Another great WIP. Thanks Alan.


----------



## jw2170 (Jan 24, 2008)

Those 22.5° angles take some thought, eh, Alan.


----------



## MT Stringer (Aug 15, 2012)

It's looking good.


----------



## mailee (Nov 11, 2005)

Yes James, they are a head scratcher. These corner cabinets have to be so precise with all the angles. I do like a challenge though so am enjoying the build. 
My other job was postponed today so I got back on with this job. After cutting out the top bottom and shelves I assembled it.

Then I got the bottom section part assembled.

I will be on the other job tomorrow so this will continue next week.


----------



## RMIGHTY1 (Nov 5, 2014)

Wow, that is beautiful Alan!


----------



## billyjim (Feb 11, 2012)

Really nice job Alan. Did I understand you correctly that this is one day's work? I would still be at the drawing board. Hope you post pics of the finished project.


----------



## mailee (Nov 11, 2005)

No Bill, this is two days work so far.


----------



## mailee (Nov 11, 2005)

Had to visit a customer this morning so didn't get into the shop until late morning but I did manage to get the bottom section finished. 

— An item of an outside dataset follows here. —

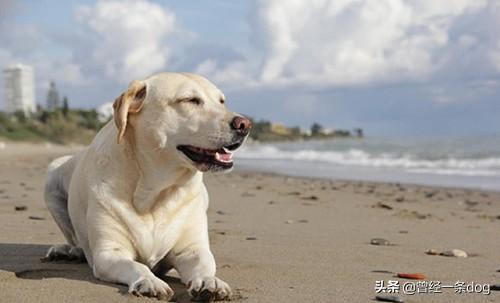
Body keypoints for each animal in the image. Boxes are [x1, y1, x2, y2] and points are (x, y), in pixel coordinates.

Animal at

I shall start on the doors next but my glass has arrived for the display cabinet so I shall be getting that fitted first.


----------



## darsev (Feb 3, 2012)

Sounds like you are getting quite busy, and deservedly so.


----------



## mailee (Nov 11, 2005)

Thanks Darcy, I got the doors made ready for fitting in between my other jobs.


----------



## billyjim (Feb 11, 2012)

Alan what kind of joinery did you use on the back where you are joining the sides to the back piece?


----------



## mailee (Nov 11, 2005)

I have used Domino's Bill. I did also have to insert some screws in to pull the sections up tight. I got the doors fitted today and a final sanding. Next I have the cornice and plinth to fit, I have to pick these up from the customer this week.


I also got these three doors made for another cabinet for the same client.

Next up is a boiler cabinet and a pine door and frame.


----------